Texte à analyser:
Aristides HONYIGLO

La Maison de la Presse à Lomé

La Maison de la Presse à Lomé
La Maison de la Presse à Lomé

A l’occasion de la Journée internationale de la Liberté de la Presse, je voudrais vous faire un spot sur l’un des rares lieux de rencontre des journalistes togolais ou étrangers au Togo. En l’occurrence, la Maison de la Presse à Lomé. Elle est bien modeste, mais mérite bien qu’on s’y attarde et s’intéresse.

Elle n’est pas aussi grande que la Maison de la Presse à Bamako ou moderne comme le Centre d’Accueil de la Presse de Paris. Et pourtant, c’est l’un ou le seul endroit en définitif dédié aux journalistes au Togo. La Maison de la Presse est située dans un petit quartier excentré de la capitale togolaise, Lomé. Pour commencer, j’ai demandé à trois personnes étrangères à la profession de journalisme, dans des quartiers différents de la ville, la situation géographique de ce centre. Aucune n’a été en mesure de me le situer. L’une des personnes m’a affirmé ignorer l’existence d’une telle Maison. La deuxième a confié qu’elle n’existe plus et la dernière, parent d’un homme de média  affirma qu’elle se trouverait à Nukafu. C’est-à-dire, manque de pot, à l’ancienne adresse. Pour sa visibilité, beaucoup reste à faire.

Éléments provenant d'une source de données:
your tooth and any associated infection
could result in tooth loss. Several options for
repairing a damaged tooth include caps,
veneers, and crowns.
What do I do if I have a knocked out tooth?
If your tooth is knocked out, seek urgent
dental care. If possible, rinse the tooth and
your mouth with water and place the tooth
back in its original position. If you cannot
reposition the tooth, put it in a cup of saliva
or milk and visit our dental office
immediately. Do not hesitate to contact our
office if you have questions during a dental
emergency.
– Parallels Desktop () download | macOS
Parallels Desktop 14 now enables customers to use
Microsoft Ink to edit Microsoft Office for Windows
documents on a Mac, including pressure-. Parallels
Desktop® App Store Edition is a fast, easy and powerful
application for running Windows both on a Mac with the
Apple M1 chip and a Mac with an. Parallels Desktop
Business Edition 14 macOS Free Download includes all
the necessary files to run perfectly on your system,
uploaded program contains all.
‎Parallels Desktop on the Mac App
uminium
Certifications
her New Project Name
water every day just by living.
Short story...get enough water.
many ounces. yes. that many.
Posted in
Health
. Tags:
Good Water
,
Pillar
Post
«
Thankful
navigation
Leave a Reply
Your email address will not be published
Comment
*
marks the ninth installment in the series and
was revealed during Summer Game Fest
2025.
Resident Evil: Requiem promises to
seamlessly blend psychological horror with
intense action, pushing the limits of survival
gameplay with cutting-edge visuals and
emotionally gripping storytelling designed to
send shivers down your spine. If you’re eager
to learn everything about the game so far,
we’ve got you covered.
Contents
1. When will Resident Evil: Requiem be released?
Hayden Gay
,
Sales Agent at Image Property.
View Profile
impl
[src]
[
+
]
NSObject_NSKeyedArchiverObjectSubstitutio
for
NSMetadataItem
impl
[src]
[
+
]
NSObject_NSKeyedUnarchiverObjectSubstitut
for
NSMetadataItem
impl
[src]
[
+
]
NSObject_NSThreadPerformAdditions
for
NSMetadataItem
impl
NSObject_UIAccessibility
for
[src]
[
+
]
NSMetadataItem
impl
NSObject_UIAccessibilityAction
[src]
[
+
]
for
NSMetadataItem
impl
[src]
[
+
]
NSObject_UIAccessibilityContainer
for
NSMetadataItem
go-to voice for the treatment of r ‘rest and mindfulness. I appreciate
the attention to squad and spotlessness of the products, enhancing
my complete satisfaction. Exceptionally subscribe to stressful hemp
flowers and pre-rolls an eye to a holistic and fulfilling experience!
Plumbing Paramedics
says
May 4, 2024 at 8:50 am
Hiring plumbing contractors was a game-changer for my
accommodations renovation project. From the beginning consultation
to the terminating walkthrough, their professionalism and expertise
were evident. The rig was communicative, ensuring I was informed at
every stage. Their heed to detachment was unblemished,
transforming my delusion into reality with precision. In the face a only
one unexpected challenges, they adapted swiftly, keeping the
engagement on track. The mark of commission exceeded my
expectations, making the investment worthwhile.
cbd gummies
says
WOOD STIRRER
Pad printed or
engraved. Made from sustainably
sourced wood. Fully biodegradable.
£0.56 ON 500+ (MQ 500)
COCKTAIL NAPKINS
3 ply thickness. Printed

Exercices:
(1) D'après le texte sur la Maison de la Presse à Lomé, combien de personnes étrangères à la profession de journaliste ont été interrogées sur l'emplacement de ce centre ?
(2) Recopiez à l'identique le passage du texte sur la Maison de la Presse à Lomé qui commence par « Elle n’est pas » et se poursuit jusqu'à « reste à faire. ».
Ce matériel constitue un ensemble distinct du texte.

Réponses par exercice:
(1) Trois personnes.

(2)
Elle n’est pas aussi grande que la Maison de la Presse à Bamako ou moderne comme le Centre d’Accueil de la Presse de Paris. Et pourtant, c’est l’un ou le seul endroit en définitif dédié aux journalistes au Togo. La Maison de la Presse est située dans un petit quartier excentré de la capitale togolaise, Lomé. Pour commencer, j’ai demandé à trois personnes étrangères à la profession de journalisme, dans des quartiers différents de la ville, la situation géographique de ce centre. Aucune n’a été en mesure de me le situer. L’une des personnes m’a affirmé ignorer l’existence d’une telle Maison. La deuxième a confié qu’elle n’existe plus et la dernière, parent d’un homme de média  affirma qu’elle se trouverait à Nukafu. C’est-à-dire, manque de pot, à l’ancienne adresse. Pour sa visibilité, beaucoup reste à faire.